If we knew the parameters $\theta_{A},\mu_{A},\theta_{B},\mu_{B}$ , and assuming they are non-degenerate, we could do the inverse mapping from the observations $x_{A}$ and $x_{B}$ to $z$ by solving the following optimization problem:

z^{*}=\arg\min_{z}||(x-\mu)-\theta z||^{2}

whose solution (see the Appendix A.1) is given by

\begin{gathered}z=(\theta^{T}\theta)^{-1}\theta^{T}(x-\mu)\end{gathered}

(2)

Once we map the data from the source and target domains to a common space, we can use the labeled data from the source domain to learn a predictor that we can apply to data from any of both domains (after the appropriate projection into the common space).

3.1 Estimating the transformation parameters

Without loss of generality, we assume that $E[Z]=0$ and $Cov[Z]=I$ . Then, given a dataset with instances drawn from the source domain $X_{A}$ and a dataset with instances drawn from the target domain $X_{B}$ :

\begin{gathered}E[X]=\theta E[Z]+\mu=\mu\\ Cov[X]=\theta Cov[Z]\theta^{T}=\theta\theta^{T}\\ \end{gathered}

(3)

Note that we can compute the empirical estimates $\hat{\mu}_{A},\hat{\mu}_{B},\hat{\Sigma}_{A},\hat{\Sigma}_{B}$ , given the datasets $X_{A}$ and $X_{B}$ . The empirical estimators of the mean directly give us half of the transformation parameters. For the case of the covariance matrix, we can compute the singular value decomposition:

$\displaystyle\Sigma$	$\displaystyle=USU^{T}$	(4)

• • • • • • •

• _Problems and tasks_:
A. Decide whether each statement agrees with the excerpt on domain mapping, answering yes or no and quoting the deciding words: (i) the empirical estimators of the mean supply all of the transformation parameters; (ii) the predictor is learned from labeled data taken from the target domain; (iii) a singular value decomposition is computed for the covariance matrix.
B. Reproduce the passage of the excerpt on domain mapping, starting with "If we knew the" and going on through "the common space).".
C. According to the excerpt on domain mapping, where is the solution of the optimization problem worked out?
The listing has no connection to the excerpt on domain mapping.

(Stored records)
• • • • • • •

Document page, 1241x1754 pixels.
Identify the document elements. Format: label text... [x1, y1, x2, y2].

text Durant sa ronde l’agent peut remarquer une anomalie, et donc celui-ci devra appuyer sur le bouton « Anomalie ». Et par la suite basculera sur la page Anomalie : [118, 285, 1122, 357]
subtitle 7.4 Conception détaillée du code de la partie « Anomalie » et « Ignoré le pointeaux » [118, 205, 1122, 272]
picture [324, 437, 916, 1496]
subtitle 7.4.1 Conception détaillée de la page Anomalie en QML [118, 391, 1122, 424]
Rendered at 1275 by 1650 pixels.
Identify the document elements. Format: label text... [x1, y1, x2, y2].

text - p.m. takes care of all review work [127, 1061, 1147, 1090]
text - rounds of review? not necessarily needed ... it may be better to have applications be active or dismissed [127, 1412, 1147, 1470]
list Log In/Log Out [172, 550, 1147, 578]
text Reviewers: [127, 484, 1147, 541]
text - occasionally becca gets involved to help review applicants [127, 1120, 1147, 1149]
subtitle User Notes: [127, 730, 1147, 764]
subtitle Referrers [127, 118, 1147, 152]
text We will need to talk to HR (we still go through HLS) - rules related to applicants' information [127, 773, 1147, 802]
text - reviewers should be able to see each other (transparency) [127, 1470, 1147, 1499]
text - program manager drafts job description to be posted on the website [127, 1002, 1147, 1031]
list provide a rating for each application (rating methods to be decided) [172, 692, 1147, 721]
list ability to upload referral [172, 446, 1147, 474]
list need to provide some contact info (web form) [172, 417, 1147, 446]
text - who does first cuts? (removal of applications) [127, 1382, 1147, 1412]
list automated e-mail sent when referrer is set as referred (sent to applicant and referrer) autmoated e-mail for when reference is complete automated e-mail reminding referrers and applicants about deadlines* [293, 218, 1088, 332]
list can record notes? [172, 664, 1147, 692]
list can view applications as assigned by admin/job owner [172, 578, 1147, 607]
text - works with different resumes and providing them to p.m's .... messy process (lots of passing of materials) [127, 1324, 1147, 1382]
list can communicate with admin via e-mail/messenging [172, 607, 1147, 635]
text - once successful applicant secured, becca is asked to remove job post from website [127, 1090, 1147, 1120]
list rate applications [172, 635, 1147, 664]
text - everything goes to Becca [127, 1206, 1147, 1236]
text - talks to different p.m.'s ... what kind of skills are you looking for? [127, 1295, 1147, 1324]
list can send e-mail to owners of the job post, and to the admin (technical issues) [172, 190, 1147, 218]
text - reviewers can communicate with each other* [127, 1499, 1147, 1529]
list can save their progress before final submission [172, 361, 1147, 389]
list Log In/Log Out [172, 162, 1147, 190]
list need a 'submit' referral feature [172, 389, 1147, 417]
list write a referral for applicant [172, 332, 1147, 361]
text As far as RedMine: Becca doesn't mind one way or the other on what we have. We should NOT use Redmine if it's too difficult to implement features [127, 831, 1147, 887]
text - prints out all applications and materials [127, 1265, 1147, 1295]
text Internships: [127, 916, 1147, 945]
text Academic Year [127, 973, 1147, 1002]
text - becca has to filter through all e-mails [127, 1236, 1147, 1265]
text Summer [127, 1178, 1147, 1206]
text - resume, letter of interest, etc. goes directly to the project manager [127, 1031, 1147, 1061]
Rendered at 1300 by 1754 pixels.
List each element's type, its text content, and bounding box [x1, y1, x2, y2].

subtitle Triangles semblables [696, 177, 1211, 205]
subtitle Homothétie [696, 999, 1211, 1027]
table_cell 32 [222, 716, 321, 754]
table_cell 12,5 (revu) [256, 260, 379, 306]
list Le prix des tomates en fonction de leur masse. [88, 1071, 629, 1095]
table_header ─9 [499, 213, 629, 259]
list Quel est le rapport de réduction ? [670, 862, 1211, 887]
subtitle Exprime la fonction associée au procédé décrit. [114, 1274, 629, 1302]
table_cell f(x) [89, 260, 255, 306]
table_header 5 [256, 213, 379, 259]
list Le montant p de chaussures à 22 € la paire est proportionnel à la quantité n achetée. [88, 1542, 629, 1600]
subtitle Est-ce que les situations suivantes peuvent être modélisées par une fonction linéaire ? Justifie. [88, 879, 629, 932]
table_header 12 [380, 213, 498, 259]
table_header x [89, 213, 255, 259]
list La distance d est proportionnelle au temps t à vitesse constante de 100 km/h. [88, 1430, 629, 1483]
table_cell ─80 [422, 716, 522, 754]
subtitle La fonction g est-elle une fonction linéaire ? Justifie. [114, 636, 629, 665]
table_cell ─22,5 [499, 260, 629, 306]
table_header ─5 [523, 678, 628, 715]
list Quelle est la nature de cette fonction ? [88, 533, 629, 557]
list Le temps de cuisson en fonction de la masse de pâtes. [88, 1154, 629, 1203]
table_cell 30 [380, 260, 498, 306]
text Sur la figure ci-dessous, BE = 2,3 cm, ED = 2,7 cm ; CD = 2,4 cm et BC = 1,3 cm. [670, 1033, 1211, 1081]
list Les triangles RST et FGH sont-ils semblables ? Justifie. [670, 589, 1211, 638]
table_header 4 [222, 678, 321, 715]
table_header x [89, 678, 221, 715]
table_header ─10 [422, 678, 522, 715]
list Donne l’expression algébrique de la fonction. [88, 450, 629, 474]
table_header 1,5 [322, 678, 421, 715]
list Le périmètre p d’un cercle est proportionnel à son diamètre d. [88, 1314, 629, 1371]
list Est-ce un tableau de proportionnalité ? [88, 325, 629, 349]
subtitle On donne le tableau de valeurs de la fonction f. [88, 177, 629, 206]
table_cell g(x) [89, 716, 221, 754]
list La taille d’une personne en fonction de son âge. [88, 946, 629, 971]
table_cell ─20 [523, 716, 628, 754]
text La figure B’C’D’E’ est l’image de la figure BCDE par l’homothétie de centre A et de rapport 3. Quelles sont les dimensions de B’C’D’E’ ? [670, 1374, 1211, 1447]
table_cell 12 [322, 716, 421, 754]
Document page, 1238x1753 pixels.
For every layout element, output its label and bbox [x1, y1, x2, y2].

• • • • • • •

• _Written answers_:
A.
(i) No: "The empirical estimators of the mean directly give us half of the transformation parameters."
(ii) No: "we can use the labeled data from the source domain to learn a predictor"
(iii) Yes: "For the case of the covariance matrix, we can compute the singular value decomposition"

B.
If we knew the parameters $\theta_{A},\mu_{A},\theta_{B},\mu_{B}$ , and assuming they are non-degenerate, we could do the inverse mapping from the observations $x_{A}$ and $x_{B}$ to $z$ by solving the following optimization problem:

z^{*}=\arg\min_{z}||(x-\mu)-\theta z||^{2}

whose solution (see the Appendix A.1) is given by

\begin{gathered}z=(\theta^{T}\theta)^{-1}\theta^{T}(x-\mu)\end{gathered}

(2)

Once we map the data from the source and target domains to a common space, we can use the labeled data from the source domain to learn a predictor that we can apply to data from any of both domains (after the appropriate projection into the common space).

C. Appendix A.1.